__Your task__: Everything from the line holding "right elbow: (675, 465)" through the last line of the listing needs to be repeated exactly, with no other lines.

+++

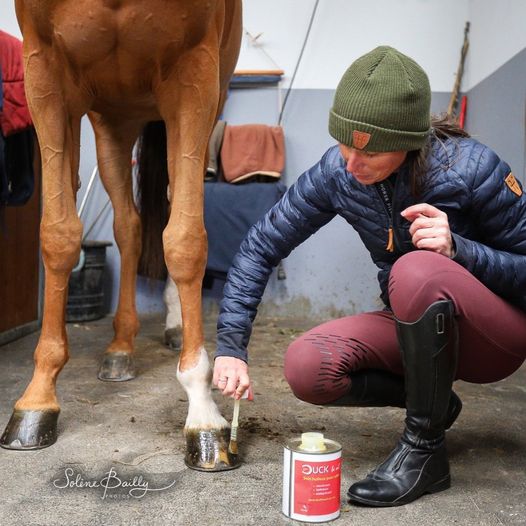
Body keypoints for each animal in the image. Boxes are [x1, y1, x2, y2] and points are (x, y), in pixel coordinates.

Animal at [0, 0, 243, 472]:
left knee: (168, 207)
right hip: (113, 122)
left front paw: (203, 413)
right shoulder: (45, 73)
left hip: (200, 105)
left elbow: (185, 241)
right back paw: (120, 347)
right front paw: (37, 399)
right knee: (129, 226)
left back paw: (172, 325)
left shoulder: (195, 74)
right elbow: (58, 235)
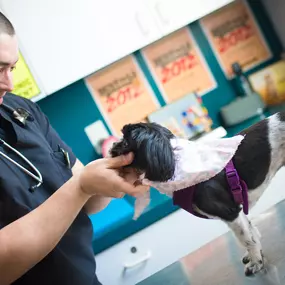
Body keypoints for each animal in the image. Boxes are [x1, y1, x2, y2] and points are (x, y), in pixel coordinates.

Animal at [108, 111, 284, 276]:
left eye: (125, 142)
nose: (112, 147)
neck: (175, 162)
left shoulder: (230, 212)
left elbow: (246, 238)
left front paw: (256, 261)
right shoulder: (239, 209)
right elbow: (251, 231)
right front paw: (255, 254)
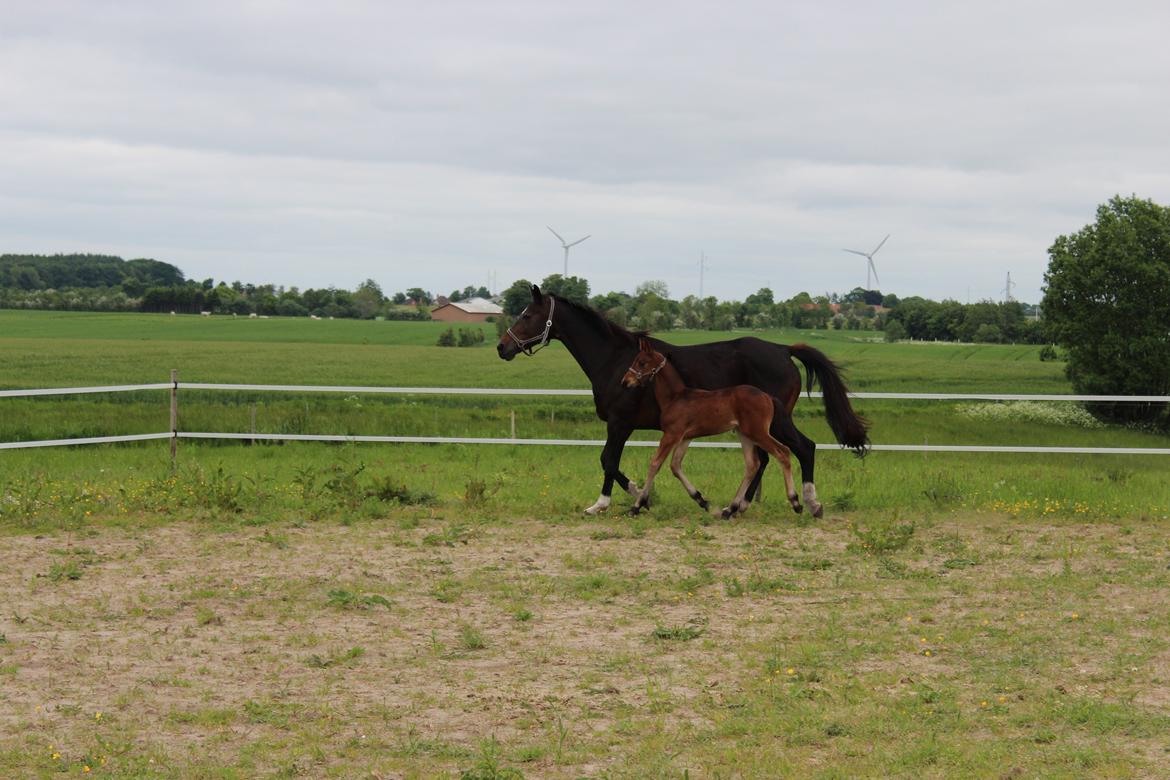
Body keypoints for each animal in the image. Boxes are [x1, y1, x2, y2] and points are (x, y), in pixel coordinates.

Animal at [622, 336, 804, 519]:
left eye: (642, 362)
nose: (625, 381)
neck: (675, 397)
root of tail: (767, 397)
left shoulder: (671, 434)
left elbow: (655, 464)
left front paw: (636, 506)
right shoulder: (686, 437)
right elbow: (675, 465)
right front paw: (703, 501)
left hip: (757, 433)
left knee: (783, 452)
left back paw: (796, 502)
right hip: (744, 434)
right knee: (752, 464)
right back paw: (730, 509)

+++

__Answer__:
right elbow: (675, 465)
right front paw: (703, 501)
left hip: (757, 433)
left knee: (783, 452)
left back paw: (796, 502)
right hip: (744, 434)
right knee: (752, 464)
right back paw: (730, 509)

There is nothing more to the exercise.